Scientific classification
- Kingdom: Animalia
- Phylum: Chordata
- Class: Aves
- Order: Passeriformes
- Family: Monarchidae
- Genus: Pomarea
- Species: P. iphis
- Binomial name: Pomarea iphis Murphy & Mathews, 1928

= Iphis monarch =

- Genus: Pomarea
- Species: iphis
- Authority: Murphy & Mathews, 1928
- Conservation status: CR

Species of bird

The Iphis monarch (Pomarea iphis), or Ua Huka flycatcher, is a species of bird in the family Monarchidae. It is endemic to French Polynesia. Its natural habitats are subtropical or tropical dry forests, subtropical or tropical moist lowland forests, subtropical or tropical moist shrubland, and plantations.

==Taxonomy and systematics==
In 2012, a former subspecies (Pomarea iphis fluxa) was re-classified as the Eiao monarch.

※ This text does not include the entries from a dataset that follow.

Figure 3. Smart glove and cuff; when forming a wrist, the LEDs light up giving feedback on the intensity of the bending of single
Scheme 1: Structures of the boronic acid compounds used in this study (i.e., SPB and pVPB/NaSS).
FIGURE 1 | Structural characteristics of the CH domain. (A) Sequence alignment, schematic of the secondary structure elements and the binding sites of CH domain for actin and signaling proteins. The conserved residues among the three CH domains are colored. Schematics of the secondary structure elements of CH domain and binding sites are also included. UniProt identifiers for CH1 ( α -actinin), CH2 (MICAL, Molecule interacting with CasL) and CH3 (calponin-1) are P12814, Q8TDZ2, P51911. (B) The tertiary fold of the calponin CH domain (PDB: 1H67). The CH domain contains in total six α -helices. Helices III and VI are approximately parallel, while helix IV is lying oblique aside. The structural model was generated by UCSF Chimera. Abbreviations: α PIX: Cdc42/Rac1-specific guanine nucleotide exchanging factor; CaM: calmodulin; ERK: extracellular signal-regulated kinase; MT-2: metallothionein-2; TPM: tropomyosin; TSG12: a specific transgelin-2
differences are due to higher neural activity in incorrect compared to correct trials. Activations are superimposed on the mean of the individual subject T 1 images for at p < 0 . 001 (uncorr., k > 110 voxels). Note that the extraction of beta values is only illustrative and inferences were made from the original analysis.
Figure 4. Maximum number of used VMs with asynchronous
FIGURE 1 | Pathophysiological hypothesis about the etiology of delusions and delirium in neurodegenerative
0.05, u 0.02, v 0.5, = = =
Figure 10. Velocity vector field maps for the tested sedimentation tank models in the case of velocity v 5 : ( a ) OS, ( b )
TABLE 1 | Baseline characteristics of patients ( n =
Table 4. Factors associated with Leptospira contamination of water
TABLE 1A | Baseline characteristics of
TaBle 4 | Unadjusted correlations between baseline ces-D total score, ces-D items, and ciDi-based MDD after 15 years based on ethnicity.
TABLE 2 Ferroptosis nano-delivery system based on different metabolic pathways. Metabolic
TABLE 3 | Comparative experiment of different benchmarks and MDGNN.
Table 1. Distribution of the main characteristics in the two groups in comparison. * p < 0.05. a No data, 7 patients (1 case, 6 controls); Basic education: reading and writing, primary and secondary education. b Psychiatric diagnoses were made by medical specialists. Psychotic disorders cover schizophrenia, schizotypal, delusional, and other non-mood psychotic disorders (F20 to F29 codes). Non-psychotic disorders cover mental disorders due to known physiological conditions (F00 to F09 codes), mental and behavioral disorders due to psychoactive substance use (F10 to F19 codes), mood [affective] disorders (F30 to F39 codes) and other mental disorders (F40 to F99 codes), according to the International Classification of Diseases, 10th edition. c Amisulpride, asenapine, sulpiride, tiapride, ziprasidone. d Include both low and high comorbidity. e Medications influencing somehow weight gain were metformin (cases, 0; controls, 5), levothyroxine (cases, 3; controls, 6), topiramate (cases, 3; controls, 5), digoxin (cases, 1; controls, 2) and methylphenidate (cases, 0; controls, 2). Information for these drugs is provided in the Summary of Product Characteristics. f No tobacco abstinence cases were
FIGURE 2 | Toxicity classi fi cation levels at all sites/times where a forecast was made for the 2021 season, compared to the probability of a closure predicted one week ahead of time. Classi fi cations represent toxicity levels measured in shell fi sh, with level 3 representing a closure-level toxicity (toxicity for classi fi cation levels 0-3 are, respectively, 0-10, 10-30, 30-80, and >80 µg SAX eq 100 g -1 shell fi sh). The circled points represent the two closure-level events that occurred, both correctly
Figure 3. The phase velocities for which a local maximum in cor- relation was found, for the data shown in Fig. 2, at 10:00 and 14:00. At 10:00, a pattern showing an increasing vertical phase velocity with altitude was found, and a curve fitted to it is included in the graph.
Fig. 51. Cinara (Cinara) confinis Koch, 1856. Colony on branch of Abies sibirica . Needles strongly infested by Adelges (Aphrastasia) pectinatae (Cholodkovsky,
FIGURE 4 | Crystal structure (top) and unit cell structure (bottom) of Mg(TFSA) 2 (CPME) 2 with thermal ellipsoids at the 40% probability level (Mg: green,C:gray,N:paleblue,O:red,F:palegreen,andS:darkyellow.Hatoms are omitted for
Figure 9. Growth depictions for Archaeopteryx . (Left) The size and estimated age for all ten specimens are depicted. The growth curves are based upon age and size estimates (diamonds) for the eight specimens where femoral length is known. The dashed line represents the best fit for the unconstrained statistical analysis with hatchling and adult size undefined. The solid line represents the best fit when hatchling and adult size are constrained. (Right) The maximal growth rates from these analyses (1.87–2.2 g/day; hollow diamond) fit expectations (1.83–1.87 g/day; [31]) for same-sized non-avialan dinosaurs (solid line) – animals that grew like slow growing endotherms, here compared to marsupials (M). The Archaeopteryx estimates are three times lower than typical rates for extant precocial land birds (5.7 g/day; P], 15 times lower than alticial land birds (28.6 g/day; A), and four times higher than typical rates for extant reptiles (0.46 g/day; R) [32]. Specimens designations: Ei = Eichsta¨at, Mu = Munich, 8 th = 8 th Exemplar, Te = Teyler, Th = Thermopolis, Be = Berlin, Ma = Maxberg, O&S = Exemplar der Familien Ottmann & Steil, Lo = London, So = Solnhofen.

== Distribution and population ==
The Iphis monarch is endemic to the Marquesas Islands in French Polynesia and is restricted to the island of Ua Huka. In 1998 an ornithological study estimated that approximately 500 to 1,200 pairs lived on Ua Huka. This corresponds to about 2-5 pairs per hectare.

== Ecology ==
Nesting pairs of birds were found from anywhere between 30 and 650 meters in elevation on Ua Huka. This bird prefers mid-elevation moist forest and lowland dry forest on the eastern coast of Ua Huka where it forages in dense brush for insects. The Iphis monarch hunts for insects by gleaning insects from branches. This bird also has been known to hunt at night for insects.